Isolation Day 14 and it does look like we are headed towards Isolation Day 28 for sure and probably Isolation Day 56 before we finally see the light at the end of the tunnel. Having now reached Day 14 I have to admit Day 56 doesn't actually look that far away. We have mud season ahead here as the snow melts. Our backyard will be a sodden wasteland which we tend to view from the back patio for at least a couple of weeks. Our walks around the block can continue once a day and physical distancing has worked out fairly well. Younger people seem less in tune with that but I can also remember being their age and in a hurry to get where I was going. We can just stand aside (6 metres away) and let them pass as they hurry on to whatever they are doing. It is good actually for them to keep really busy. Inactivity isn't actually good for the mind.

* _Provided data_:

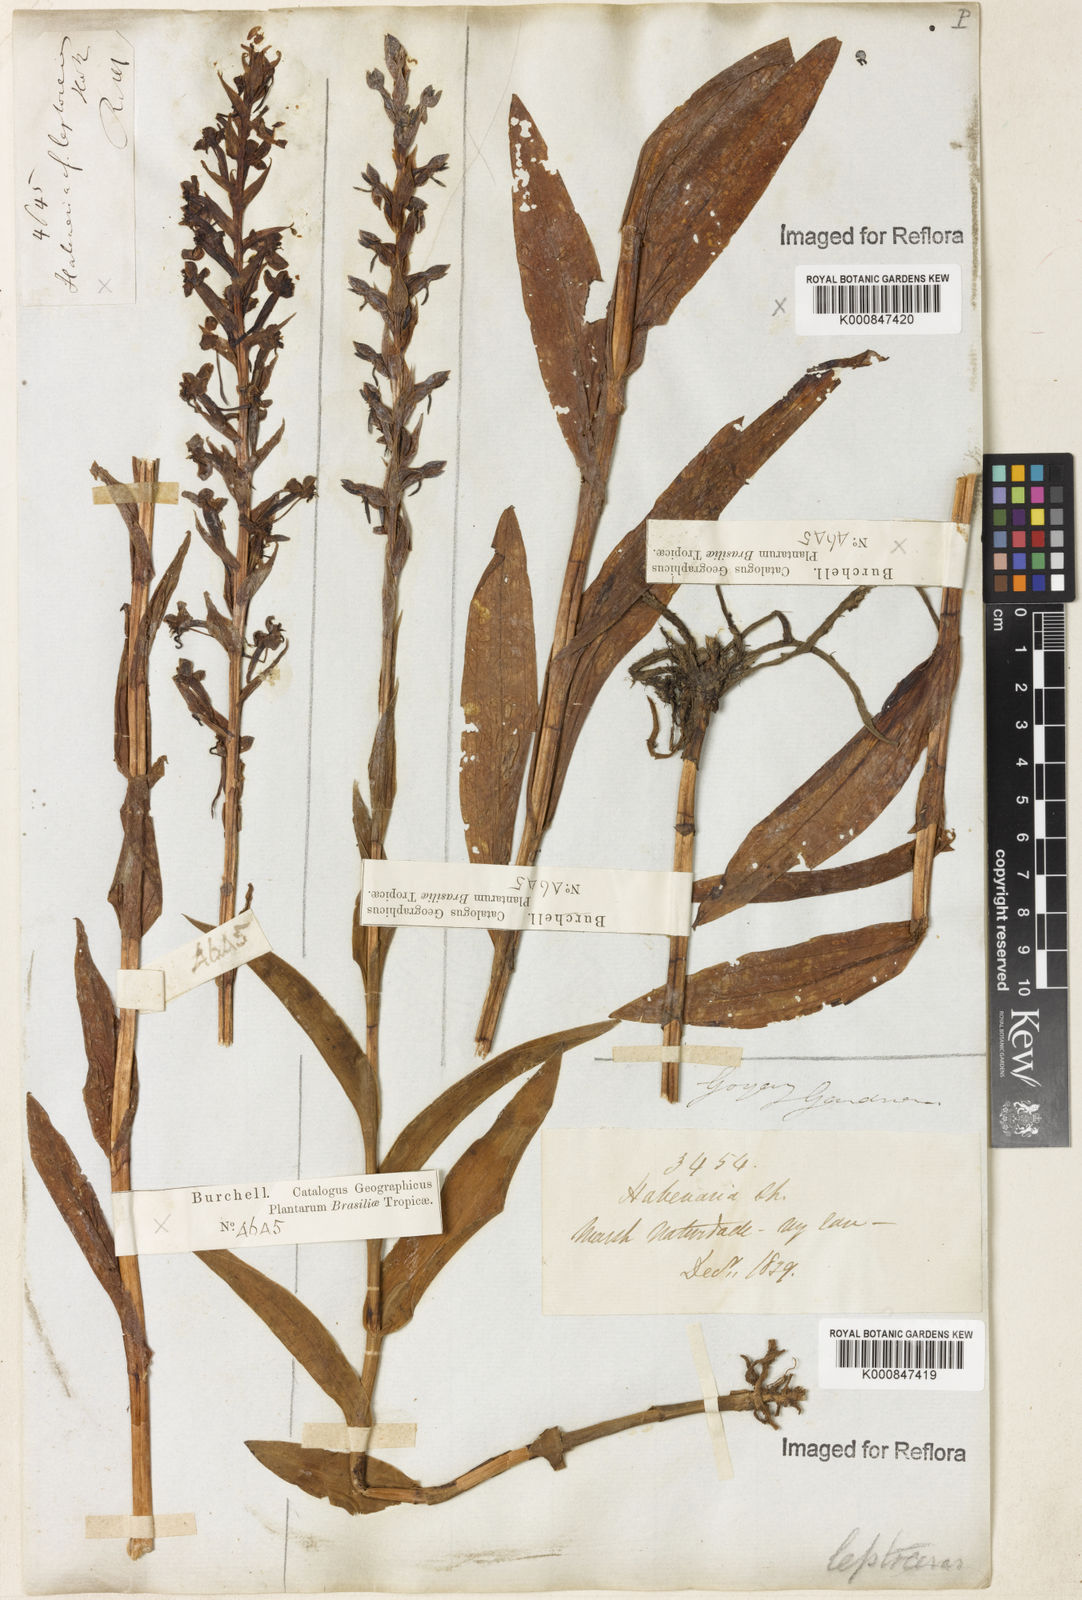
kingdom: Plantae
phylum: Tracheophyta
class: Liliopsida
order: Asparagales
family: Orchidaceae
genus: Habenaria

* _Problem to work on_: Condense the paragraph of the isolation diary entry above that begins "Isolation Day 14 and it does look like" into a shorter paragraph that keeps its main facts.

* _Your solution_: At Isolation Day 14, reaching Day 28 seems certain and Day 56 likely before things end, though Day 56 no longer seems far away. Mud season is coming as the snow melts, and the backyard will be a sodden wasteland viewed from the back patio for at least a couple of weeks. The daily walk around the block continues, and physical distancing has worked fairly well. Younger people seem less attentive to it, but stepping aside 6 meters lets them hurry past. Keeping busy is good for them, since inactivity isn't good for the mind.